Segment Open

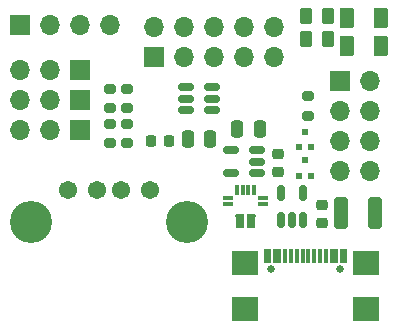
<source format=gts>
G04 #@! TF.GenerationSoftware,KiCad,Pcbnew,7.0.9*
G04 #@! TF.CreationDate,2024-02-16T12:23:22+01:00*
G04 #@! TF.ProjectId,USBussy_Current_Probe,55534275-7373-4795-9f43-757272656e74,1.0*
G04 #@! TF.SameCoordinates,Original*
G04 #@! TF.FileFunction,Soldermask,Top*
G04 #@! TF.FilePolarity,Negative*
%FSLAX46Y46*%
G04 Gerber Fmt 4.6, Leading zero omitted, Abs format (unit mm)*
G04 Created by KiCad (PCBNEW 7.0.9) date 2024-02-16 12:23:22*
%MOMM*%
%LPD*%
G01*
G04 APERTURE LIST*
G04 Aperture macros list*
%AMRoundRect*
0 Rectangle with rounded corners*
0 $1 Rounding radius*
0 $2 $3 $4 $5 $6 $7 $8 $9 X,Y pos of 4 corners*
0 Add a 4 corners polygon primitive as box body*
4,1,4,$2,$3,$4,$5,$6,$7,$8,$9,$2,$3,0*
0 Add four circle primitives for the rounded corners*
1,1,$1+$1,$2,$3*
1,1,$1+$1,$4,$5*
1,1,$1+$1,$6,$7*
1,1,$1+$1,$8,$9*
0 Add four rect primitives between the rounded corners*
20,1,$1+$1,$2,$3,$4,$5,0*
20,1,$1+$1,$4,$5,$6,$7,0*
20,1,$1+$1,$6,$7,$8,$9,0*
20,1,$1+$1,$8,$9,$2,$3,0*%
%AMRotRect*
0 Rectangle, with rotation*
0 The origin of the aperture is its center*
0 $1 length*
0 $2 width*
0 $3 Rotation angle, in degrees counterclockwise*
0 Add horizontal line*
21,1,$1,$2,0,0,$3*%
G04 Aperture macros list end*
%ADD10R,0.800000X1.070000*%
%ADD11RotRect,0.282800X0.282800X135.000000*%
%ADD12R,0.600000X0.200000*%
%ADD13R,0.850000X0.300000*%
%ADD14R,0.300000X0.850000*%
%ADD15RoundRect,0.250000X0.375000X0.625000X-0.375000X0.625000X-0.375000X-0.625000X0.375000X-0.625000X0*%
%ADD16RoundRect,0.200000X0.275000X-0.200000X0.275000X0.200000X-0.275000X0.200000X-0.275000X-0.200000X0*%
%ADD17R,1.700000X1.700000*%
%ADD18O,1.700000X1.700000*%
%ADD19C,0.650000*%
%ADD20R,0.300000X1.150000*%
%ADD21R,2.180000X2.000000*%
%ADD22R,0.500000X0.600000*%
%ADD23RoundRect,0.225000X0.225000X0.250000X-0.225000X0.250000X-0.225000X-0.250000X0.225000X-0.250000X0*%
%ADD24RoundRect,0.225000X-0.250000X0.225000X-0.250000X-0.225000X0.250000X-0.225000X0.250000X0.225000X0*%
%ADD25RoundRect,0.250000X0.250000X0.475000X-0.250000X0.475000X-0.250000X-0.475000X0.250000X-0.475000X0*%
%ADD26RoundRect,0.150000X0.512500X0.150000X-0.512500X0.150000X-0.512500X-0.150000X0.512500X-0.150000X0*%
%ADD27RoundRect,0.200000X-0.275000X0.200000X-0.275000X-0.200000X0.275000X-0.200000X0.275000X0.200000X0*%
%ADD28RoundRect,0.250000X0.262500X0.450000X-0.262500X0.450000X-0.262500X-0.450000X0.262500X-0.450000X0*%
%ADD29C,1.545000*%
%ADD30C,3.570000*%
%ADD31RoundRect,0.250000X0.325000X1.100000X-0.325000X1.100000X-0.325000X-1.100000X0.325000X-1.100000X0*%
%ADD32RoundRect,0.150000X0.150000X-0.512500X0.150000X0.512500X-0.150000X0.512500X-0.150000X-0.512500X0*%
G04 APERTURE END LIST*
D10*
X49665000Y-76631000D03*
D11*
X49465000Y-76096000D03*
D12*
X49765000Y-75996000D03*
D10*
X50665000Y-76631000D03*
D11*
X50865000Y-76096000D03*
D12*
X50565000Y-75996000D03*
D13*
X51615000Y-75081000D03*
X51615000Y-74581000D03*
D14*
X50915000Y-73881000D03*
X50415000Y-73881000D03*
X49915000Y-73881000D03*
X49415000Y-73881000D03*
D13*
X48715000Y-74581000D03*
X48715000Y-75081000D03*
D15*
X61598000Y-59309000D03*
X58798000Y-59309000D03*
D16*
X40132000Y-69938400D03*
X40132000Y-68288400D03*
D17*
X36111301Y-66265699D03*
D18*
X33571301Y-66265699D03*
X31031301Y-66265699D03*
D19*
X52355000Y-80582000D03*
X58135000Y-80582000D03*
D20*
X51895000Y-79507000D03*
X52695000Y-79507000D03*
X53995000Y-79507000D03*
X54995000Y-79507000D03*
X55495000Y-79507000D03*
X56495000Y-79507000D03*
X57795000Y-79507000D03*
X58595000Y-79507000D03*
X58295000Y-79507000D03*
X57495000Y-79507000D03*
X56995000Y-79507000D03*
X55995000Y-79507000D03*
X54495000Y-79507000D03*
X53495000Y-79507000D03*
X52995000Y-79507000D03*
X52195000Y-79507000D03*
D21*
X50135000Y-80082000D03*
X50135000Y-84012000D03*
X60355000Y-80082000D03*
X60355000Y-84012000D03*
D22*
X54694200Y-72684400D03*
X55694200Y-72684400D03*
X55194200Y-71384400D03*
D23*
X43701000Y-69723000D03*
X42151000Y-69723000D03*
D24*
X52959000Y-70853000D03*
X52959000Y-72403000D03*
D25*
X51369000Y-68707000D03*
X49469000Y-68707000D03*
D26*
X45090500Y-67117000D03*
X45090500Y-66167000D03*
X45090500Y-65217000D03*
X47365500Y-65217000D03*
X47365500Y-66167000D03*
X47365500Y-67117000D03*
X51175500Y-72451000D03*
X51175500Y-71501000D03*
X51175500Y-70551000D03*
X48900500Y-70551000D03*
X48900500Y-72451000D03*
D15*
X61598000Y-61722000D03*
X58798000Y-61722000D03*
D17*
X36111301Y-63725699D03*
D18*
X33571301Y-63725699D03*
X31031301Y-63725699D03*
D17*
X31115000Y-59944000D03*
D18*
X33655000Y-59944000D03*
X36195000Y-59944000D03*
X38735000Y-59944000D03*
D27*
X40132000Y-65316600D03*
X40132000Y-66966600D03*
D28*
X57148100Y-61112400D03*
X55323100Y-61112400D03*
X57148100Y-59182000D03*
X55323100Y-59182000D03*
D29*
X35108000Y-73888000D03*
X37608000Y-73888000D03*
X39608000Y-73888000D03*
X42108000Y-73888000D03*
D30*
X32038000Y-76598000D03*
X45178000Y-76598000D03*
D27*
X38658800Y-68288400D03*
X38658800Y-69938400D03*
D17*
X36111301Y-68805699D03*
D18*
X33571301Y-68805699D03*
X31031301Y-68805699D03*
D27*
X55499000Y-65977000D03*
X55499000Y-67627000D03*
D17*
X58166000Y-64653000D03*
D18*
X60706000Y-64653000D03*
X58166000Y-67193000D03*
X60706000Y-67193000D03*
X58166000Y-69733000D03*
X60706000Y-69733000D03*
X58166000Y-72273000D03*
X60706000Y-72273000D03*
D25*
X47178000Y-69596000D03*
X45278000Y-69596000D03*
D22*
X54694200Y-70271400D03*
X55694200Y-70271400D03*
X55194200Y-68971400D03*
D31*
X61165000Y-75819000D03*
X58215000Y-75819000D03*
D27*
X38658800Y-65316600D03*
X38658800Y-66966600D03*
D17*
X42423000Y-62616000D03*
D18*
X42423000Y-60076000D03*
X44963000Y-62616000D03*
X44963000Y-60076000D03*
X47503000Y-62616000D03*
X47503000Y-60076000D03*
X50043000Y-62616000D03*
X50043000Y-60076000D03*
X52583000Y-62616000D03*
X52583000Y-60076000D03*
D24*
X56642000Y-75171000D03*
X56642000Y-76721000D03*
D32*
X53152000Y-76448500D03*
X54102000Y-76448500D03*
X55052000Y-76448500D03*
X55052000Y-74173500D03*
X53152000Y-74173500D03*
M02*

</source>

Segment Closed

PROBLEM TO SOLVE: Referring to the material above, set down exactly the lines between the line with "X40132000Y-69938400D03*" and the line with "X57495000Y-79507000D03*", inclusive, and no other lines.

TASK ANSWER:
X40132000Y-69938400D03*
X40132000Y-68288400D03*
D17*
X36111301Y-66265699D03*
D18*
X33571301Y-66265699D03*
X31031301Y-66265699D03*
D19*
X52355000Y-80582000D03*
X58135000Y-80582000D03*
D20*
X51895000Y-79507000D03*
X52695000Y-79507000D03*
X53995000Y-79507000D03*
X54995000Y-79507000D03*
X55495000Y-79507000D03*
X56495000Y-79507000D03*
X57795000Y-79507000D03*
X58595000Y-79507000D03*
X58295000Y-79507000D03*
X57495000Y-79507000D03*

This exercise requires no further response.